◆ PROMPT ◆
Could you set down exactly the lines of the data below, starting at the one that holds "25 entries follow" and ending at the one that holds "the tall white cylindrical vase at (84,275)", both included, and only those?

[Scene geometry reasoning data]
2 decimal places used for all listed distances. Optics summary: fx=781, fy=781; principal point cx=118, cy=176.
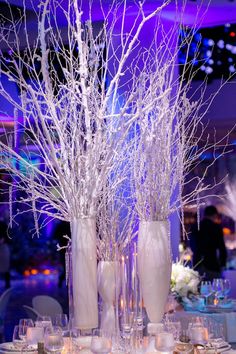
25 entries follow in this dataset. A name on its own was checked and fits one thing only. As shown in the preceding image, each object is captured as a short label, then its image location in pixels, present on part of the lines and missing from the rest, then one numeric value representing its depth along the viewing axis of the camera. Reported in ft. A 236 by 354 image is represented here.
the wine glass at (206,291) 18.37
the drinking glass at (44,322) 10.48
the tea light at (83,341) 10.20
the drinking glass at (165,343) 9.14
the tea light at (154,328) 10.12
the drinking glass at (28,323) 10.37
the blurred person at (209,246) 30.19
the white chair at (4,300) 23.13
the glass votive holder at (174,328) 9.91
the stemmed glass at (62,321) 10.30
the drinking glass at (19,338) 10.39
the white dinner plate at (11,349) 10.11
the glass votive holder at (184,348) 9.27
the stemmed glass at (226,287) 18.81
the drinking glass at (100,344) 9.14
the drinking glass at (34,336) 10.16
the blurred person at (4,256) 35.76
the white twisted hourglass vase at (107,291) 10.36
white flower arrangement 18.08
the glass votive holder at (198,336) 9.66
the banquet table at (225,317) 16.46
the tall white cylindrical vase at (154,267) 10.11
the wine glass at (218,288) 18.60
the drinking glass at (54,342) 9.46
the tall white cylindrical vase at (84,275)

* * *

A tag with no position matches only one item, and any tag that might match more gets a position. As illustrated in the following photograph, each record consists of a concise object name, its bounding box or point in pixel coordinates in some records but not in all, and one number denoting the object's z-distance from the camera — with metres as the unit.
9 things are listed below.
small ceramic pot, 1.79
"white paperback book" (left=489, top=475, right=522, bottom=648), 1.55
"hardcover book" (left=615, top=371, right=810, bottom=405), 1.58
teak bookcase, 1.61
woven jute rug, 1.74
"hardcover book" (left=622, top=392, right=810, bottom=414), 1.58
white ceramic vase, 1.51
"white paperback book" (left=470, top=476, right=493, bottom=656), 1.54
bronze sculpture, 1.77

◆ WRITTEN ANSWER ◆
25 entries follow in this dataset. A name on its own was checked and fits one thing only. As shown in the preceding image, each object is captured as a short label, then its image location in pixels, present on part of the lines and missing from the rest, then one numeric value representing its depth along the viewing axis of the camera. Reported in ft. A 236 by 354 image is represented here.
the wine glass at (206,291) 18.37
the drinking glass at (44,322) 10.48
the tea light at (83,341) 10.20
the drinking glass at (165,343) 9.14
the tea light at (154,328) 10.12
the drinking glass at (28,323) 10.37
the blurred person at (209,246) 30.19
the white chair at (4,300) 23.13
the glass votive holder at (174,328) 9.91
the stemmed glass at (62,321) 10.30
the drinking glass at (19,338) 10.39
the white dinner plate at (11,349) 10.11
the glass votive holder at (184,348) 9.27
the stemmed glass at (226,287) 18.81
the drinking glass at (100,344) 9.14
the drinking glass at (34,336) 10.16
the blurred person at (4,256) 35.76
the white twisted hourglass vase at (107,291) 10.36
white flower arrangement 18.08
the glass votive holder at (198,336) 9.66
the banquet table at (225,317) 16.46
the tall white cylindrical vase at (154,267) 10.11
the wine glass at (218,288) 18.60
the drinking glass at (54,342) 9.46
the tall white cylindrical vase at (84,275)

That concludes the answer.